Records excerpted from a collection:
========================================================================
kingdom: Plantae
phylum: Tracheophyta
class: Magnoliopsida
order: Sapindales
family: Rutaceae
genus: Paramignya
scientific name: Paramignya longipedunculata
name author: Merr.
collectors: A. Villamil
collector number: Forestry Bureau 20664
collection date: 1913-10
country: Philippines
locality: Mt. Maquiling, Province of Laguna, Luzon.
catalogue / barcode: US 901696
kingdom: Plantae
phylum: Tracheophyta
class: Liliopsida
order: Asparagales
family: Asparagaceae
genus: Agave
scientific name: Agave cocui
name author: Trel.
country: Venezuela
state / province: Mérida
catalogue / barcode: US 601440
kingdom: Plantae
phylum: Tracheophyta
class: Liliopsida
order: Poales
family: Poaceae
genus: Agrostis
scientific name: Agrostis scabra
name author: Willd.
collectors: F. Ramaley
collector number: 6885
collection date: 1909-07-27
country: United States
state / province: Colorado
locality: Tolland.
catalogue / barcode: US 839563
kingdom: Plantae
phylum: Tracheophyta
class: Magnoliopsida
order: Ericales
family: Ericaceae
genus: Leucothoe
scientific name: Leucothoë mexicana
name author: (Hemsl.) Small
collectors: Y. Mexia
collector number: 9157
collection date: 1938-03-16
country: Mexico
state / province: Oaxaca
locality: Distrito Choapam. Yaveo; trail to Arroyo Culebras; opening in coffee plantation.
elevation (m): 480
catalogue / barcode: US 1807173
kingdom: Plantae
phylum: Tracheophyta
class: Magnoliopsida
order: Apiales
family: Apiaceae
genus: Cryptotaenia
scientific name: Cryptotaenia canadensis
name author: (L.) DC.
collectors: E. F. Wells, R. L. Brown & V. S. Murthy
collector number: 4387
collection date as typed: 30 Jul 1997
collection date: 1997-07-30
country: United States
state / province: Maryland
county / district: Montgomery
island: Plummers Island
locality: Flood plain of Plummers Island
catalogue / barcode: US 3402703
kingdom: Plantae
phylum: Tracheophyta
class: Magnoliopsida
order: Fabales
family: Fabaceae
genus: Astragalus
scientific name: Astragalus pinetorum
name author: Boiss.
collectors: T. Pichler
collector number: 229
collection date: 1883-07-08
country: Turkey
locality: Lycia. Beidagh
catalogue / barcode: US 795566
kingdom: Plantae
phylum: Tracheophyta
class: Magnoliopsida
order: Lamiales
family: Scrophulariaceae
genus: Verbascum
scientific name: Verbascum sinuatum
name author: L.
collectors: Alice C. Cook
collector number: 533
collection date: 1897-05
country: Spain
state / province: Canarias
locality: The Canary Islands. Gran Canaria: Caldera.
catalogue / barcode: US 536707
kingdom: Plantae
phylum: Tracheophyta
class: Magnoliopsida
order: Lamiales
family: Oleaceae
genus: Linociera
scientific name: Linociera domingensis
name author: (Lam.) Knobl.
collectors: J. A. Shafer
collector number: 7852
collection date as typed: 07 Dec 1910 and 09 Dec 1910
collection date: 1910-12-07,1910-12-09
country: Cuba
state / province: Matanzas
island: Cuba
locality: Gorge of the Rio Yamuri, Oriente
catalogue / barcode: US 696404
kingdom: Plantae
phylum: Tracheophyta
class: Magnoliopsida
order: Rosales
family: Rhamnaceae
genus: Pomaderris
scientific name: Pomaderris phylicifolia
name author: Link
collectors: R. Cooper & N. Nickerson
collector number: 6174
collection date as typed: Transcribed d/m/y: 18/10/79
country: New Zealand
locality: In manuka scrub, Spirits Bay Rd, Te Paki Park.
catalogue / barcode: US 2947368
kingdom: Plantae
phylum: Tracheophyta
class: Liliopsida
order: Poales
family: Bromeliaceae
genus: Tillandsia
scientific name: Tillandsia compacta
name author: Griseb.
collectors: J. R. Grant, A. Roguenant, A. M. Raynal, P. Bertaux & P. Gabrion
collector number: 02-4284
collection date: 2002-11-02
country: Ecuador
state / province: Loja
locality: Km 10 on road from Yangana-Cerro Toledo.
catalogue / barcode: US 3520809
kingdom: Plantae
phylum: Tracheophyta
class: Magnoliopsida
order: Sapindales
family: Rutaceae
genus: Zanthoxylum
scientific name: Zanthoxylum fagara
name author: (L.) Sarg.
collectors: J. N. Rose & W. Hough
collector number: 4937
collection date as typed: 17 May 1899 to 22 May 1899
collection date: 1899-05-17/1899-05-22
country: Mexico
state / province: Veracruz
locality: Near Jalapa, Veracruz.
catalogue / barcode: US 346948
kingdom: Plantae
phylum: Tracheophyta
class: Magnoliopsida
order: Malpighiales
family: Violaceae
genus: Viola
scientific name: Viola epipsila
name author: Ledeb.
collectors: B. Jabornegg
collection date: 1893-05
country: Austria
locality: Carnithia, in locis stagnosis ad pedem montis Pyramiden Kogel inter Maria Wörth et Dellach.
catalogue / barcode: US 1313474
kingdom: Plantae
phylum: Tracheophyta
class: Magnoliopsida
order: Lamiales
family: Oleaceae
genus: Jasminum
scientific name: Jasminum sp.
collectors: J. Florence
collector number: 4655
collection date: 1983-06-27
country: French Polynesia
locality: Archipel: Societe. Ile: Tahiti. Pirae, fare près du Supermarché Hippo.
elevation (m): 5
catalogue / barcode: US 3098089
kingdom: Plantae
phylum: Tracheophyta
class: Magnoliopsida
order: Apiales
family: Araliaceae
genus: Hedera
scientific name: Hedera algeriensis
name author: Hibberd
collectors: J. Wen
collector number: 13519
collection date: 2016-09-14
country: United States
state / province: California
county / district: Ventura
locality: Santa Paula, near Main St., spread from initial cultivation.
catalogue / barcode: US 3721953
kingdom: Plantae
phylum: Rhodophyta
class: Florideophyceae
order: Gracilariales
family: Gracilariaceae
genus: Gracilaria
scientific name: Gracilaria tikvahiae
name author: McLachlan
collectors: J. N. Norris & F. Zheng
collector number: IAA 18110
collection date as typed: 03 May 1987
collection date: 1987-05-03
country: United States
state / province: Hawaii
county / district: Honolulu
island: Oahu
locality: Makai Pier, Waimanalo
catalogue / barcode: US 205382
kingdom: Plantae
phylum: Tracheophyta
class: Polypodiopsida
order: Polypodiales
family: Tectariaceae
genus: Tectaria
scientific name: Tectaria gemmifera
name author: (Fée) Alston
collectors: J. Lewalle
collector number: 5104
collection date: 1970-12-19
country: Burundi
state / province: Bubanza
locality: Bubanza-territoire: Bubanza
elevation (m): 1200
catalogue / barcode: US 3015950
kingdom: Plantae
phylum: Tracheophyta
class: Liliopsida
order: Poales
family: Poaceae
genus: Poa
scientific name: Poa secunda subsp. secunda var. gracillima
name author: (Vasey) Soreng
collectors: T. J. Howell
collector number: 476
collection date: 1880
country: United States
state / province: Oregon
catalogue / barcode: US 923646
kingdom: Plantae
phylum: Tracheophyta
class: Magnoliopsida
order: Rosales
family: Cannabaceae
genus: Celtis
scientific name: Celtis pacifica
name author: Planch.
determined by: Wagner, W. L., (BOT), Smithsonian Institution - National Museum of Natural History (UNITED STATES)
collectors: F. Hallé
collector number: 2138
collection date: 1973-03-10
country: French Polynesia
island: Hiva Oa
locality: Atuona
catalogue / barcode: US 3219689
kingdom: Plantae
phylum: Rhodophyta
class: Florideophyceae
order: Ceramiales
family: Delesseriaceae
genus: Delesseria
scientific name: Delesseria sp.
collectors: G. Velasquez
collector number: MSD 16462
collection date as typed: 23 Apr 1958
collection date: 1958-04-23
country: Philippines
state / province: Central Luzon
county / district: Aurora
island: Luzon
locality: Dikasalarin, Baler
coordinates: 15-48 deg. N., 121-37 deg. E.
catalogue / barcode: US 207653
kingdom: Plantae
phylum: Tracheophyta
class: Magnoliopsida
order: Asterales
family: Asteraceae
========================================================================
Exercise instructions: Convert the lines of the records above into a JSON list of strings, one string per line with blank lines left out, starting at the line containing "state / province: Veracruz" and ending at the line containing "island: Oahu", both included.

Task result:
[
  "state / province: Veracruz",
  "locality: Near Jalapa, Veracruz.",
  "catalogue / barcode: US 346948",
  "kingdom: Plantae",
  "phylum: Tracheophyta",
  "class: Magnoliopsida",
  "order: Malpighiales",
  "family: Violaceae",
  "genus: Viola",
  "scientific name: Viola epipsila",
  "name author: Ledeb.",
  "collectors: B. Jabornegg",
  "collection date: 1893-05",
  "country: Austria",
  "locality: Carnithia, in locis stagnosis ad pedem montis Pyramiden Kogel inter Maria Wörth et Dellach.",
  "catalogue / barcode: US 1313474",
  "kingdom: Plantae",
  "phylum: Tracheophyta",
  "class: Magnoliopsida",
  "order: Lamiales",
  "family: Oleaceae",
  "genus: Jasminum",
  "scientific name: Jasminum sp.",
  "collectors: J. Florence",
  "collector number: 4655",
  "collection date: 1983-06-27",
  "country: French Polynesia",
  "locality: Archipel: Societe. Ile: Tahiti. Pirae, fare près du Supermarché Hippo.",
  "elevation (m): 5",
  "catalogue / barcode: US 3098089",
  "kingdom: Plantae",
  "phylum: Tracheophyta",
  "class: Magnoliopsida",
  "order: Apiales",
  "family: Araliaceae",
  "genus: Hedera",
  "scientific name: Hedera algeriensis",
  "name author: Hibberd",
  "collectors: J. Wen",
  "collector number: 13519",
  "collection date: 2016-09-14",
  "country: United States",
  "state / province: California",
  "county / district: Ventura",
  "locality: Santa Paula, near Main St., spread from initial cultivation.",
  "catalogue / barcode: US 3721953",
  "kingdom: Plantae",
  "phylum: Rhodophyta",
  "class: Florideophyceae",
  "order: Gracilariales",
  "family: Gracilariaceae",
  "genus: Gracilaria",
  "scientific name: Gracilaria tikvahiae",
  "name author: McLachlan",
  "collectors: J. N. Norris & F. Zheng",
  "collector number: IAA 18110",
  "collection date as typed: 03 May 1987",
  "collection date: 1987-05-03",
  "country: United States",
  "state / province: Hawaii",
  "county / district: Honolulu",
  "island: Oahu"
]